O’Brien looked down at Max, his mi
niature dachshund. “I know you have to pee. We have two options, I can let you go out by yourself and risk an owl flying off with you, or I can grab an umbrella and try to keep us both dry while you do your thing.”
Max sniffed and cracked a half bark. She trotted over to the screen door and looked back at O’Brien through eager brown eyes.
“Okay, never delay a lady from her trip to the bathroom.” O’Brien reached for an umbrella in the corner, lifted Max under his arm like a football, and walked out the door. He set her down near the base of a large live oak in this yard. Sherri had bought the dog as a puppy when O’Brien was spending long days and nights on a particularly extreme murder investigation.
She named the dog Maxine and allowed her to sleep in their bed, something O’Brien discovered after he had returned home one night, exhausted, awakening before dawn to find Maxine lying on her back, snuggled next to his side, snoring. In a dreamlike stupor, he sat up, momentarily thinking a big rodent had climbed onto the bed. But Max had looked at him too lovingly through chestnut brown eyes. They’d made their peace, and now it was only the two of them.
O’Brien held the large umbrella over Max as she squatted, the rain thumping the umbrella, the frogs chanting competing choruses.

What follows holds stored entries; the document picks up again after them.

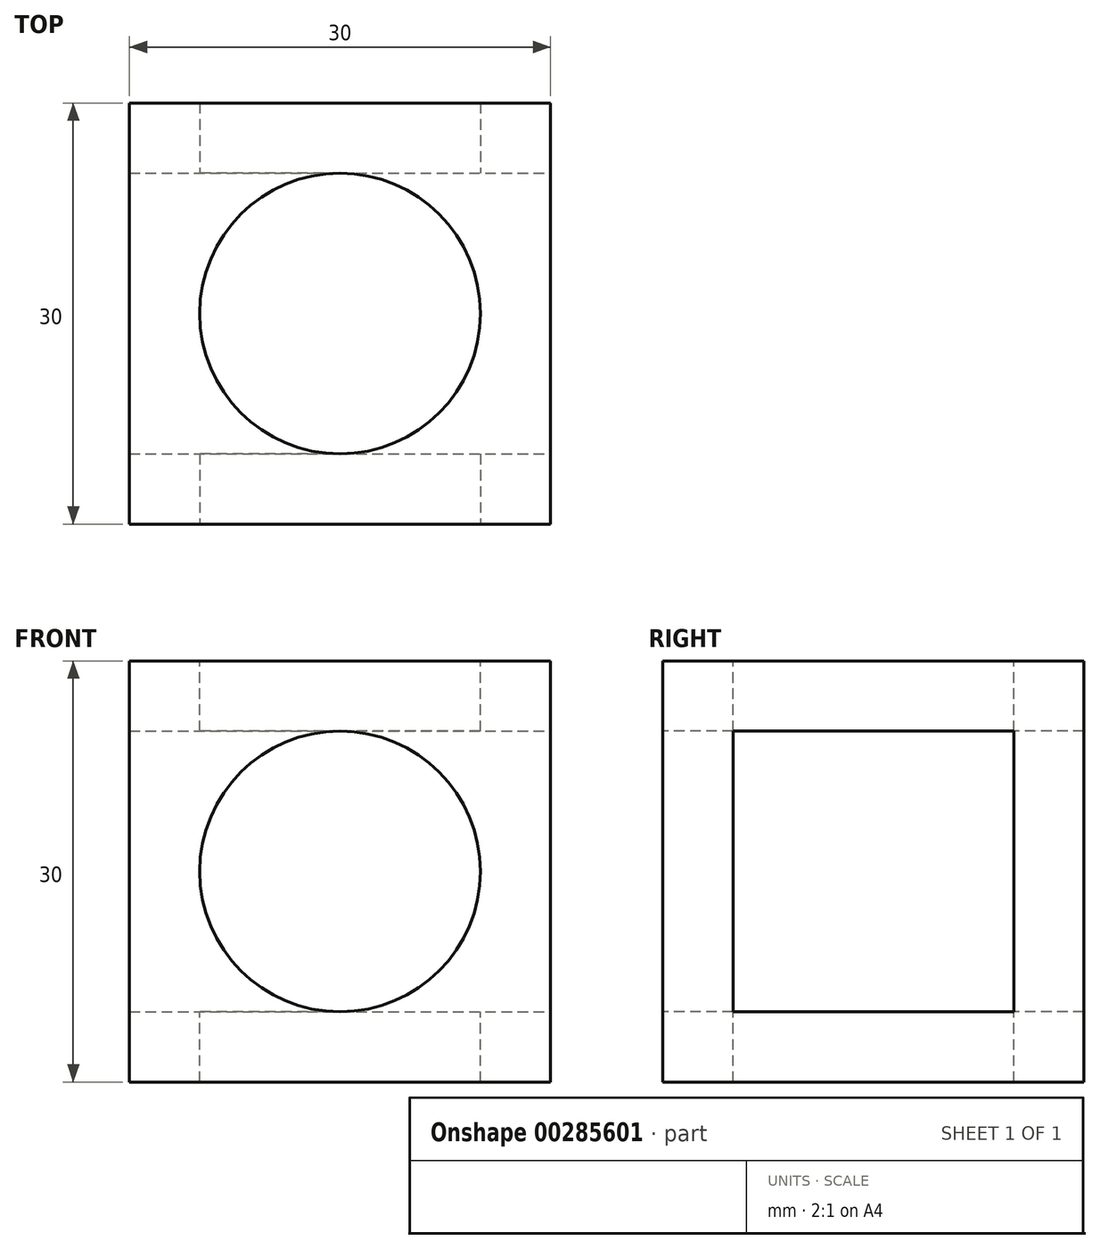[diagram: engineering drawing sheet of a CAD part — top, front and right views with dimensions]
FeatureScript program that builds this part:
annotation { "Feature Type Name" : "Feature", "Feature Type Description" : "" }
export const myFeature = defineFeature(function(context is Context, id is Id, definition is map)
    precondition{}
    {
        {
            var Q0;
            Q0=qCreatedBy(makeId("Front.planeOp"),FACE);
            var sketch = newSketch(context, id + "F0", { "sketchPlane" : qUnion([Q0])});
            skLineSegment(sketch, "E0.bottom", {"start": v(15, 15) * mm, "end": v(-15, 15) * mm});
            skLineSegment(sketch, "E0.top", {"start": v(15, -15) * mm, "end": v(-15, -15) * mm});
            skLineSegment(sketch, "E0.left", {"start": v(15, 15) * mm, "end": v(15, -15) * mm});
            skLineSegment(sketch, "E0.right", {"start": v(-15, 15) * mm, "end": v(-15, -15) * mm});
            skPoint(sketch, "E0.middle", {"position": v(0, 0) * mm});
            skSolve(sketch);
        }
        {
            var Q0;
            Q0=makeQuery(id+"F0.imprint","IMPRINT",FACE,{"disambiguationData":[TD([[makeQuery(id+"F0.imprint","IMPRINT",EDGE,{"derivedFrom":sQuery(id+"F0.wireOp",EDGE,"E0.bottom")}),1.0]])]});
            extrude(context, id + "F1", {"entities" : qUnion([Q0]), "depth" : 30 * mm});
        }
        {
            var Q0;
            Q0=makeQuery(id+"F1.opExtrude","CAP_FACE",FACE,{"disambiguationData":[OSD([sQuery(id+"F0.wireOp",EDGE,"E0.bottom"),sQuery(id+"F0.wireOp",EDGE,"E0.top"),sQuery(id+"F0.wireOp",EDGE,"E0.left"),sQuery(id+"F0.wireOp",EDGE,"E0.right")])],"isStart":false});
            var sketch = newSketch(context, id + "F2", { "sketchPlane" : qUnion([Q0])});
            skCircle(sketch, "E1", {"center": v(0, 0) * mm, "radius": 10 * mm});
            skSolve(sketch);
        }
        {
            var Q0;
            Q0 = qSketchRegion(id + "F2", true);
            extrude(context, id + "F3", {"entities" : qUnion([Q0]), "operationType" : NewBodyOperationType.REMOVE, "endBound" : BoundingType.THROUGH_ALL, "oppositeDirection" : true, "depth" : 25 * mm});
        }
        {
            var Q0;
            Q0=makeQuery(id+"F1.opExtrude","SWEPT_FACE",FACE,{"disambiguationData":[OSD([sQuery(id+"F0.wireOp",EDGE,"E0.bottom")])]});
            var sketch = newSketch(context, id + "F4", { "sketchPlane" : qUnion([Q0])});
            skCircle(sketch, "E2", {"center": v(0, -15) * mm, "radius": 10 * mm});
            skPoint(sketch, "E2.centerSnap0", {"position": v(15, -15) * mm});
            skSolve(sketch);
        }
        {
            var Q0;
            Q0 = qSketchRegion(id + "F4", true);
            extrude(context, id + "F5", {"entities" : qUnion([Q0]), "operationType" : NewBodyOperationType.REMOVE, "endBound" : BoundingType.THROUGH_ALL, "oppositeDirection" : true, "depth" : 25 * mm});
        }
        {
            var Q0;
            Q0=makeQuery(id+"F1.opExtrude","SWEPT_FACE",FACE,{"disambiguationData":[OSD([sQuery(id+"F0.wireOp",EDGE,"E0.left")])]});
            var sketch = newSketch(context, id + "F6", { "sketchPlane" : qUnion([Q0])});
            skLineSegment(sketch, "E3.bottom", {"start": v(-5, 10) * mm, "end": v(-25, 10) * mm});
            skLineSegment(sketch, "E3.top", {"start": v(-5, -10) * mm, "end": v(-25, -10) * mm});
            skLineSegment(sketch, "E3.left", {"start": v(-5, 10) * mm, "end": v(-5, -10) * mm});
            skLineSegment(sketch, "E3.right", {"start": v(-25, 10) * mm, "end": v(-25, -10) * mm});
            skPoint(sketch, "E3.middle", {"position": v(-15, 0) * mm});
            skPoint(sketch, "E3.middle.positionSnap0", {"position": v(-15, 15) * mm});
            skPoint(sketch, "E3.centerSnap0", {"position": v(-15, 15) * mm});
            skSolve(sketch);
        }
        {
            var Q0;
            Q0 = qSketchRegion(id + "F6", true);
            extrude(context, id + "F7", {"entities" : qUnion([Q0]), "operationType" : NewBodyOperationType.REMOVE, "endBound" : BoundingType.THROUGH_ALL, "oppositeDirection" : true, "depth" : 25 * mm});
        }
    });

A foreign sound sliced through the air like a bad note.
O’Brien could hear his cell phone ringing from the table on his back porch. “Ignore it, Max. Go with the flow. No need getting a bladder infection. If it’s important, they’ll call back.”

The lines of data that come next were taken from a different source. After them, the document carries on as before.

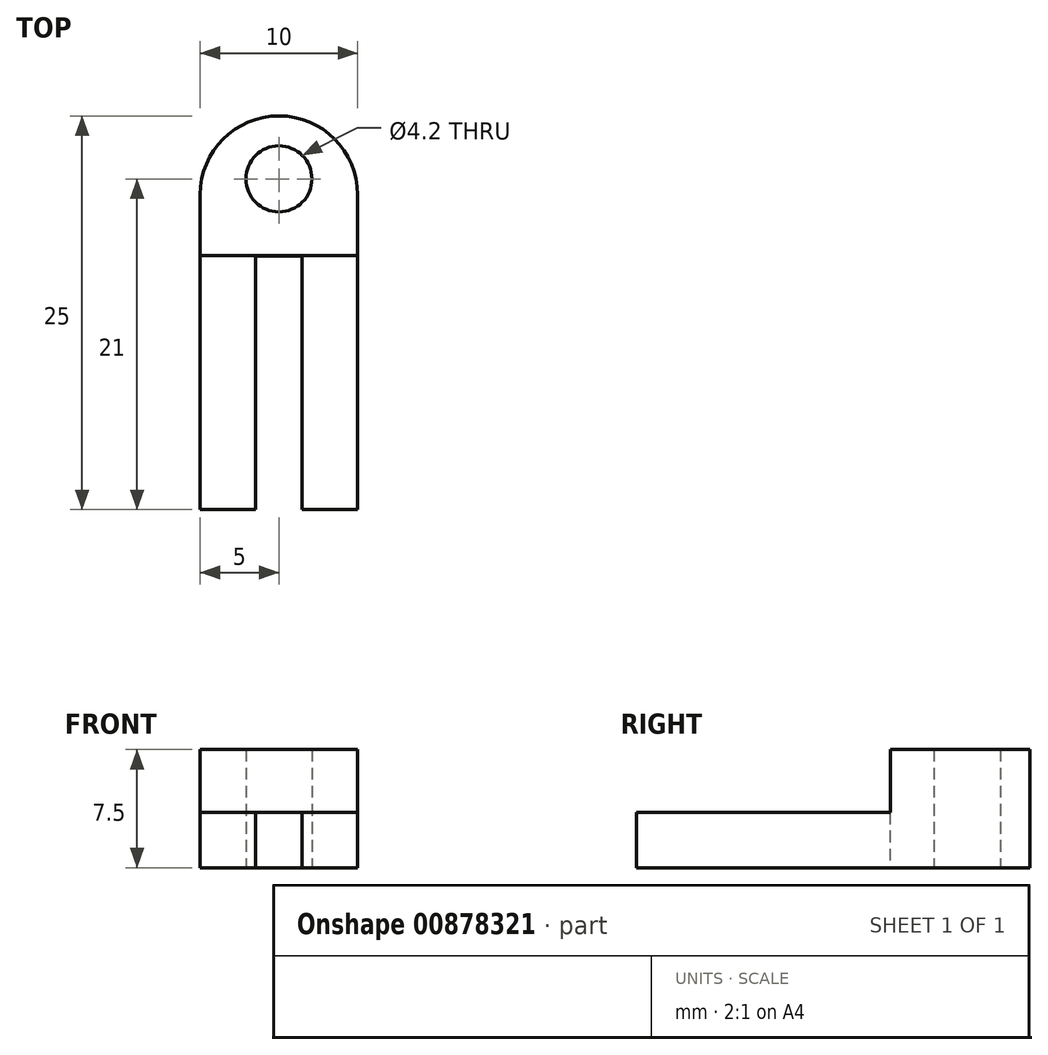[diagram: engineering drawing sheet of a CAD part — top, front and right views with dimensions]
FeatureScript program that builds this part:
annotation { "Feature Type Name" : "Feature", "Feature Type Description" : "" }
export const myFeature = defineFeature(function(context is Context, id is Id, definition is map)
    precondition{}
    {
        {
            var Q0;
            Q0=qCreatedBy(makeId("Top.planeOp"),FACE);
            var sketch = newSketch(context, id + "F0", { "sketchPlane" : qUnion([Q0])});
            skLineSegment(sketch, "E0.bottom", {"start": v(5, -12.5) * mm, "end": v(1.48, -12.5) * mm});
            skLineSegment(sketch, "E0.top", {"start": v(5, 12.5) * mm, "end": v(-5, 12.5) * mm});
            skLineSegment(sketch, "E0.left", {"start": v(5, -12.5) * mm, "end": v(5, 12.5) * mm});
            skLineSegment(sketch, "E0.right", {"start": v(-5, -12.5) * mm, "end": v(-5, 12.5) * mm});
            skPoint(sketch, "E0.middle", {"position": v(0, 0) * mm});
            skCircle(sketch, "E1", {"center": v(0, 8.5) * mm, "radius": 2.1 * mm});
            skLineSegment(sketch, "E2.bottom", {"start": v(-1.49, 3.6) * mm, "end": v(1.48, 3.6) * mm});
            skLineSegment(sketch, "E2.left", {"start": v(-1.49, 3.6) * mm, "end": v(-1.49, -12.5) * mm});
            skLineSegment(sketch, "E2.right", {"start": v(1.48, 3.6) * mm, "end": v(1.48, -12.5) * mm});
            skLineSegment(sketch, "E3.trimOffspring", {"start": v(-1.49, -12.5) * mm, "end": v(-5, -12.5) * mm});
            skSolve(sketch);
        }
        {
            var Q0;
            Q0=makeQuery(id+"F0.imprint","IMPRINT",FACE,{"disambiguationData":[TD([[makeQuery(id+"F0.imprint","IMPRINT",EDGE,{"derivedFrom":sQuery(id+"F0.wireOp",EDGE,"E0.bottom")}),-1.0]])]});
            extrude(context, id + "F1", {"entities" : qUnion([Q0]), "depth" : 3.5 * mm, "offsetDistance" : 25 * mm});
        }
        {
            var Q0;
            Q0=makeQuery(id+"F1.opExtrude","SWEPT_EDGE",EDGE,{"disambiguationData":[OSD([sQuery(id+"F0.wireOp",EDGE,"E0.top"),sQuery(id+"F0.wireOp",EDGE,"E0.right")])]});
            var Q1;
            Q1=makeQuery(id+"F1.opExtrude","SWEPT_EDGE",EDGE,{"disambiguationData":[OSD([sQuery(id+"F0.wireOp",EDGE,"E0.top"),sQuery(id+"F0.wireOp",EDGE,"E0.left")])]});
            fillet(context, id + "F2", {"entities" : qUnion([Q0, Q1]), "radius" : 5 * mm, "tangentPropagation" : true, "allowEdgeOverflow" : false});
        }
        {
            var Q0;
            Q0=makeQuery(id+"F1.opExtrude","CAP_FACE",FACE,{"disambiguationData":[OSD([sQuery(id+"F0.wireOp",EDGE,"E0.bottom"),sQuery(id+"F0.wireOp",EDGE,"E0.top"),sQuery(id+"F0.wireOp",EDGE,"E0.left"),sQuery(id+"F0.wireOp",EDGE,"E0.right"),sQuery(id+"F0.wireOp",EDGE,"E1"),sQuery(id+"F0.wireOp",EDGE,"E2.bottom"),sQuery(id+"F0.wireOp",EDGE,"E2.left"),sQuery(id+"F0.wireOp",EDGE,"E2.right"),sQuery(id+"F0.wireOp",EDGE,"E3.trimOffspring")])],"isStart":false});
            var Q1;
            Q1=makeQuery(id+"F1.opExtrude","CAP_FACE",FACE,{"disambiguationData":[OSD([sQuery(id+"F0.wireOp",EDGE,"E0.bottom"),sQuery(id+"F0.wireOp",EDGE,"E0.top"),sQuery(id+"F0.wireOp",EDGE,"E0.left"),sQuery(id+"F0.wireOp",EDGE,"E0.right"),sQuery(id+"F0.wireOp",EDGE,"E1"),sQuery(id+"F0.wireOp",EDGE,"E2.bottom"),sQuery(id+"F0.wireOp",EDGE,"E2.left"),sQuery(id+"F0.wireOp",EDGE,"E2.right"),sQuery(id+"F0.wireOp",EDGE,"E3.trimOffspring")])],"isStart":false});
            var sketch = newSketch(context, id + "F3", { "sketchPlane" : qUnion([Q0, Q1])});
            skLineSegment(sketch, "E4", {"start": v(0, 3.62) * mm, "end": v(5.03, 3.62) * mm});
            skLineSegment(sketch, "E5", {"start": v(0, 3.62) * mm, "end": v(-5, 3.62) * mm});
            skSolve(sketch);
        }
        {
            var Q0;
            {var subQ5=sQuery(id+"F3.wireOp",EDGE,"E5");Q0=makeQuery(id+"F3.imprint","IMPRINT",FACE,{"disambiguationData":[TD([[makeQuery(id+"F3.imprint","IMPRINT",EDGE,{"derivedFrom":subQ5}),-1.0]])]});}
            extrude(context, id + "F4", {"entities" : qUnion([Q0]), "operationType" : NewBodyOperationType.ADD, "depth" : 4 * mm, "offsetDistance" : 25 * mm});
        }
    });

Max bolted from underneath the umbrella and sniffed fresh tracks left in the dirt near an orange tree O’Brien had recently planted. He watched rain pooling in the tracks. O’Brien knelt down and placed his hand over one imprint. He let out a low whistle. “Florida panther, Max, looks like it was running.” O’Brien’s eyes followed the tracks until they were lost in the black. Max growled.